_PROBLEM DESCRIPTION:_ Copy the lines below word for word, starting at the very first line and ending at the line that contains "Transcribe the guitar".

_RAW RECORDS:_
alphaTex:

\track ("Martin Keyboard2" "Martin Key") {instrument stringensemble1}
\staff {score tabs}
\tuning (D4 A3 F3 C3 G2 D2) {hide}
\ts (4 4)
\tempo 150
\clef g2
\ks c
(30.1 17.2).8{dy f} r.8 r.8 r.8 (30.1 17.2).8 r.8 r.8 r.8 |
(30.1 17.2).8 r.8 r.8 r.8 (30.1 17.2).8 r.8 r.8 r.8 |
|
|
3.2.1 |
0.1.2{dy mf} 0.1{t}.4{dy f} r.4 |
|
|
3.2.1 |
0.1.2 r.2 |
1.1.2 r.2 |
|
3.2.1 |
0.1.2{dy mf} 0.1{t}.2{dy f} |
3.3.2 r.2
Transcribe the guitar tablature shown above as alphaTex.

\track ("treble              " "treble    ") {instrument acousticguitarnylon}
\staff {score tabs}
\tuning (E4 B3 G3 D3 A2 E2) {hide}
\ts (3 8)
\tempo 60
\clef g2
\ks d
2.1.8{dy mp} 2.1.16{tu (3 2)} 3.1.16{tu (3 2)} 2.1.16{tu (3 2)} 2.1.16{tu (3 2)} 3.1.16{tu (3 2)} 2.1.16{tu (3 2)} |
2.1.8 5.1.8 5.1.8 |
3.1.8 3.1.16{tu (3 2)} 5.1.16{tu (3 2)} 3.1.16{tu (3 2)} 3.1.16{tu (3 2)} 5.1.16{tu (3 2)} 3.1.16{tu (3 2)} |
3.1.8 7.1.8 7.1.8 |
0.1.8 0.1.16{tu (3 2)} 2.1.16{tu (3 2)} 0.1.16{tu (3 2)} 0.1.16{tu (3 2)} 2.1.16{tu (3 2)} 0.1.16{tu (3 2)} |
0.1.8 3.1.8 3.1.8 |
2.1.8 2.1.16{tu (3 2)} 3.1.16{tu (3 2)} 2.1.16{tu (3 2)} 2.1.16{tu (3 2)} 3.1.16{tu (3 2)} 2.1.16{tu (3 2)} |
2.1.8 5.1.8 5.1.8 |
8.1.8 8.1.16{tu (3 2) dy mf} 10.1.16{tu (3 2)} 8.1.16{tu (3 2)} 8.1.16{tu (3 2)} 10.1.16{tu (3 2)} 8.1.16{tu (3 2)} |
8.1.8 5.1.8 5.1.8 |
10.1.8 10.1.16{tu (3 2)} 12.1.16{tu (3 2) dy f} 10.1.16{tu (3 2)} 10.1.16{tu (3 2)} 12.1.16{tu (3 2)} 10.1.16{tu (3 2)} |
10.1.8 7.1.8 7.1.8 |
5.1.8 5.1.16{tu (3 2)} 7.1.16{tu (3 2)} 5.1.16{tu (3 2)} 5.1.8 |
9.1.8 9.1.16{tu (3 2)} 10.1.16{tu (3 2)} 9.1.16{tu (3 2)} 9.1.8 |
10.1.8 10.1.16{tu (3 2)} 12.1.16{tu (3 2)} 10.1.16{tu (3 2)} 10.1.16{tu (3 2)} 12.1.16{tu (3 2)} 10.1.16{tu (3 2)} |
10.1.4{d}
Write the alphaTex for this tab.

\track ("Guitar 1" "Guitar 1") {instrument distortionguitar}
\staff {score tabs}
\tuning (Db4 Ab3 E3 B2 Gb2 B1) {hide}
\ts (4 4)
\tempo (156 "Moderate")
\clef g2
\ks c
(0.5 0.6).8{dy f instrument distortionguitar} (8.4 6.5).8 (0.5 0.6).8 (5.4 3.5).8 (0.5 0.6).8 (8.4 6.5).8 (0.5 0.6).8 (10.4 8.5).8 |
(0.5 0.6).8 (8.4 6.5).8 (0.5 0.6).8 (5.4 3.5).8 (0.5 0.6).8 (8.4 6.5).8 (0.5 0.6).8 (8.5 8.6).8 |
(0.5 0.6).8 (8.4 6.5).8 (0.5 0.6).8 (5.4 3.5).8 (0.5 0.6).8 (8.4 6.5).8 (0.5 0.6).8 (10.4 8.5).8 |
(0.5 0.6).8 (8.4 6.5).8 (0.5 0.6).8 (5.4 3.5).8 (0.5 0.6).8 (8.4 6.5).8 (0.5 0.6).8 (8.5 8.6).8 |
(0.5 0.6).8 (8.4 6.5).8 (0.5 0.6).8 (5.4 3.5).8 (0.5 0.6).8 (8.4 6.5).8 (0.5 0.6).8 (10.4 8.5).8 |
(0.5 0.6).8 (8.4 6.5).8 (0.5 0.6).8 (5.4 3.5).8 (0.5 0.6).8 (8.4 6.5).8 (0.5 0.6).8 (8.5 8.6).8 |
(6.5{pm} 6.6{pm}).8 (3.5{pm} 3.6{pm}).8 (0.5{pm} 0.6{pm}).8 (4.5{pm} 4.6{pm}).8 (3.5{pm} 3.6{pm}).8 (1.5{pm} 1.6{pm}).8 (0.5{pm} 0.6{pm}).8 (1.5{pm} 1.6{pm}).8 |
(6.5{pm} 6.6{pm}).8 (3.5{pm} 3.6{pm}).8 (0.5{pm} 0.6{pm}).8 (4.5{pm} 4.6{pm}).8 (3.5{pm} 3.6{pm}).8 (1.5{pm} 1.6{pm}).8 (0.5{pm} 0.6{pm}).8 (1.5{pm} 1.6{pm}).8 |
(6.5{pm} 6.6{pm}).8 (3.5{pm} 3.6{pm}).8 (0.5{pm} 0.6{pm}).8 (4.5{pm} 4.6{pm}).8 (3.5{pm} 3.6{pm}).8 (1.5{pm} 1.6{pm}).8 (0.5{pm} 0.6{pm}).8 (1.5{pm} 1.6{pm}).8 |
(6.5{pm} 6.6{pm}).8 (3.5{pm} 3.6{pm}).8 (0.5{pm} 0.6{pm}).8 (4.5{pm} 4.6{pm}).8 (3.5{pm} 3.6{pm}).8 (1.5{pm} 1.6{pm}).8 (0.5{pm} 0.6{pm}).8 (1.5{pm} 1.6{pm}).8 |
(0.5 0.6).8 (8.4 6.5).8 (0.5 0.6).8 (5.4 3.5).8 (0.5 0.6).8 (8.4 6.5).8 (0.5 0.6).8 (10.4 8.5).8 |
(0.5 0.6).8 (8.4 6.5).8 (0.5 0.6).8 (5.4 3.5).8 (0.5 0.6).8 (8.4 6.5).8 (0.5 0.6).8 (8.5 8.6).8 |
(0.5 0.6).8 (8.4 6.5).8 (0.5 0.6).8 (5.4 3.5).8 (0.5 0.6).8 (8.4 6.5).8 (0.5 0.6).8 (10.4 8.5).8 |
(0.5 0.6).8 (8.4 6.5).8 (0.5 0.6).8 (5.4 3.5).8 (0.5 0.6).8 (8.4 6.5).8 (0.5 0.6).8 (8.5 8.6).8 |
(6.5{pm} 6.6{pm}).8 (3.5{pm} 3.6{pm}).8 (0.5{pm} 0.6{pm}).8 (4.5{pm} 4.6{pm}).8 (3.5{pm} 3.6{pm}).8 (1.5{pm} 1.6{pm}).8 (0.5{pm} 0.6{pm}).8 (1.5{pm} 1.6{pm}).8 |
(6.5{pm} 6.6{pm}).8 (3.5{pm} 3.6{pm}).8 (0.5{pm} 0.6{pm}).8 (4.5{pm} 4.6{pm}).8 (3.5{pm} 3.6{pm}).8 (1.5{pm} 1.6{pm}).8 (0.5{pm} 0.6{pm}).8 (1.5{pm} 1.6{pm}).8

_TASK RESPONSE:_
alphaTex:

\track ("Martin Keyboard2" "Martin Key") {instrument stringensemble1}
\staff {score tabs}
\tuning (D4 A3 F3 C3 G2 D2) {hide}
\ts (4 4)
\tempo 150
\clef g2
\ks c
(30.1 17.2).8{dy f} r.8 r.8 r.8 (30.1 17.2).8 r.8 r.8 r.8 |
(30.1 17.2).8 r.8 r.8 r.8 (30.1 17.2).8 r.8 r.8 r.8 |
|
|
3.2.1 |
0.1.2{dy mf} 0.1{t}.4{dy f} r.4 |
|
|
3.2.1 |
0.1.2 r.2 |
1.1.2 r.2 |
|
3.2.1 |
0.1.2{dy mf} 0.1{t}.2{dy f} |
3.3.2 r.2
Transcribe the guitar tablature shown above as alphaTex.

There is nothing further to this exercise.